Now, some of the key learnings that I want to come back to, and I would love for Rakesh and Bose to come in and let's talk about this, what we thought and what we did. So over to you, Bose.
Biswanath (Bose) Basu
It all starts with having a vision and sort of the paradigm shift that we wanted to make, and which is a very common trap that business leaders fall into, is thinking of the constraint first and then the objective. We wanted to think big. We were looking for an A+.
So big learning here is we have to think big and we have to think bold. We started, we had a ton of constraints. We had never done this before, but that wouldn't stop us from thinking. So if there's one key element of learnings that we got was around just the ability to just think as big and bold as we possibly could.
And of course, iterative delivery, some things that I've mentioned on, cannot just undermine the value of that. Tons and tons of value in terms of maximizing our learnings, delivering sort of the NPV or the business value that the business is looking for, as well as minimizing the technology risk here.
I don't think we would have gotten there without the tremendous partnership, but most important of all, I think what really struck me was that entire culture of acceptance and empowerment.

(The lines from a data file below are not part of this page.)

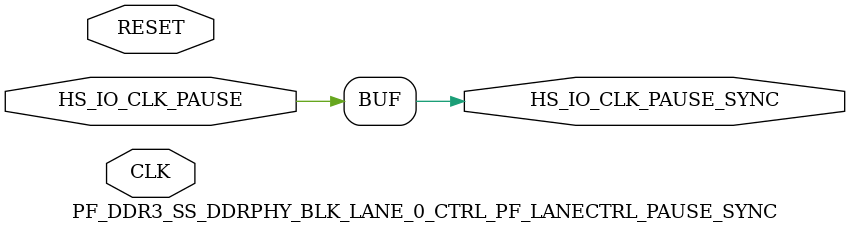
<source format=v>


module PF_DDR3_SS_DDRPHY_BLK_LANE_0_CTRL_PF_LANECTRL_PAUSE_SYNC( CLK, RESET, HS_IO_CLK_PAUSE, HS_IO_CLK_PAUSE_SYNC );
	
	input CLK, RESET, HS_IO_CLK_PAUSE;
	output HS_IO_CLK_PAUSE_SYNC;

	parameter ENABLE_PAUSE_EXTENSION = 2'b00;

	reg pause_reg_0, pause_reg_1, pause;
	wire pause_sync_0_i;

	generate 
		if( ENABLE_PAUSE_EXTENSION == 3'b000 ) begin : feed
			assign HS_IO_CLK_PAUSE_SYNC = HS_IO_CLK_PAUSE;
		end else if( ENABLE_PAUSE_EXTENSION == 3'b001 ) begin : pipe
			(* HS_IO_CLK_PAUSE_SYNC = 1, syn_keep = 1 *) SLE pause_sync_0(
				.CLK( CLK ),
				.D( HS_IO_CLK_PAUSE ),
				.Q( pause_sync_0_i ),
				.LAT( 1'b0 ),
				.EN( 1'b1 ),
				.ALn( ~RESET ),
				.ADn( 1'b1 ),
				.SLn( 1'b1 ),
				.SD( 1'b0 )
				);

			(* HS_IO_CLK_PAUSE_SYNC = 1, syn_keep = 1 *) SLE pause_sync (
				.CLK( CLK ),
				.D( pause_sync_0_i ),
				.Q( HS_IO_CLK_PAUSE_SYNC ),
				.LAT( 1'b0 ),
				.EN( 1'b1 ),
				.ALn( ~RESET ),
				.ADn( 1'b1 ),
				.SLn( 1'b1 ),
				.SD( 1'b0 )
				);
		end else if ( ENABLE_PAUSE_EXTENSION == 3'b010 ) begin : ext_pipe
			always @(posedge CLK or posedge RESET) begin : ext
				if( RESET == 1'b1 ) begin
					pause_reg_0 <= 1'b0;
					pause_reg_1 <= 1'b0;
					pause <= 1'b0;
				end else begin
					pause_reg_0 <= HS_IO_CLK_PAUSE;
					pause_reg_1 <= pause_reg_0;
					if( HS_IO_CLK_PAUSE == 1'b0 && pause_reg_0 ==1'b1 && pause_reg_1 == 1'b0 )
						pause <= 1'b1; // Extend by 1 cycle if the pulse is less than a cycle
					else
						pause <= HS_IO_CLK_PAUSE;
				end
			end

			(* HS_IO_CLK_PAUSE_SYNC = 1, syn_keep = 1 *) SLE pause_sync (
				.CLK( CLK ),
				.D( pause ),
				.Q( HS_IO_CLK_PAUSE_SYNC ),
				.LAT( 1'b0 ),
				.EN( 1'b1 ),
				.ALn( ~RESET ),
				.ADn( 1'b1 ),
				.SLn( 1'b1 ),
				.SD( 1'b0 )
				);
		end else if ( ENABLE_PAUSE_EXTENSION == 3'b011 ) begin : pipe_fall 
			(* HS_IO_CLK_PAUSE_SYNC = 1, syn_keep = 1 *) SLE pause_sync_0 (
				.CLK( CLK ),
				.D( HS_IO_CLK_PAUSE ),
				.Q( pause_sync_0_i ),
				.LAT( 1'b0 ),
				.EN( 1'b1 ),
				.ALn( ~RESET ),
				.ADn( 1'b1 ),
				.SLn( 1'b1 ),
				.SD( 1'b0 )
				);

			(* HS_IO_CLK_PAUSE_SYNC = 1, syn_keep = 1 *) SLE pause_sync (
				.CLK( ~CLK ),
				.D( pause_sync_0_i ),
				.Q( HS_IO_CLK_PAUSE_SYNC ),
				.LAT( 1'b0 ),
				.EN( 1'b1 ),
				.ALn( ~RESET ),
				.ADn( 1'b1 ),
				.SLn( 1'b1 ),
				.SD( 1'b0 )
				);
		end else if ( ENABLE_PAUSE_EXTENSION == 3'b100 ) begin : ext_pipe_fall 
			always @(posedge CLK or posedge RESET) begin : ext
				if( RESET == 1'b1 ) begin
					pause_reg_0 <= 1'b0;
					pause_reg_1 <= 1'b0;
					pause <= 1'b0;
				end else begin
					pause_reg_0 <= HS_IO_CLK_PAUSE;
					pause_reg_1 <= pause_reg_0;
					if( HS_IO_CLK_PAUSE == 1'b0 && pause_reg_0 ==1'b1 && pause_reg_1 == 1'b0 )
						pause <= 1'b1; // Extend by 1 cycle if the pulse is less than a cycle
					else
						pause <= HS_IO_CLK_PAUSE;
				end
			end

			(* HS_IO_CLK_PAUSE_SYNC = 1, syn_keep = 1 *) SLE pause_sync (
				.CLK( ~CLK ),
				.D( pause ),
				.Q( HS_IO_CLK_PAUSE_SYNC ),
				.LAT( 1'b0 ),
				.EN( 1'b1 ),
				.ALn( ~RESET ),
				.ADn( 1'b1 ),
				.SLn( 1'b1 ),
				.SD( 1'b0 )
				);
		end
	endgenerate

endmodule
</source>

We took a shift and we started to go towards blameless postmortems. Let's try to understand what we need to do to improve and iterate through it. So I think that was huge for me.
I think this is an important one and creates the right dimension for the problem in the sense that the change curve, it's about transformation. And transformation, not just in terms of technology, which is extremely challenging, but also the human element. Think of agents that Jennifer talked about. You have thousands of agents who've been working for years with an old system. How do you get them comfortable using the new system? How do you get business analysts comfortable to using new systems? That completely, in some ways, are very different from the way that we've worked on in the past.
So in terms of the key learnings and probably something that we would, as a team, love to hear from the group is all about the experiences people have had in terms of not just the technology transformation, but also transformation in terms of winning people's minds and hearts. Because I think that's an equally important challenge as we go through this technology transformation, both within the company as well as, I would say, the industry overall.
You need transformation, new technologies. People need to learn new ways. People get habituated, right? And we really need to figure out how we can get help and get people to start thinking changes for the better, and any help would be appreciated there.
And I think the most amazing thing is you can't undermine the need to transform, but at the same time, you have to understand the human change curve. It's equally important for your business. And looking at it multiple times, the change management and communication strategy is a critical part of your transformation.
So I guess we are really open. We hope you've enjoyed this session. In the spirit of Halloween, which will be here soon, we don't want you to live with fearful releases. We want you to feel empowered for your engineers to build trust, to think about how you too can get to a no-fear release push-button deployment model.
And finally, we are extremely excited to share the transformation, but we would love to hear about your journey and things that you would have done differently. So you've got our names. Go ahead and reach out, and let us know what you think.
Jennifer Hansen, Rakesh Goyal, and Biswanath (Bose) Basu
Absolutely. Thank you all.
Thank you.
Thank you.
It's a pleasure talking to all of you.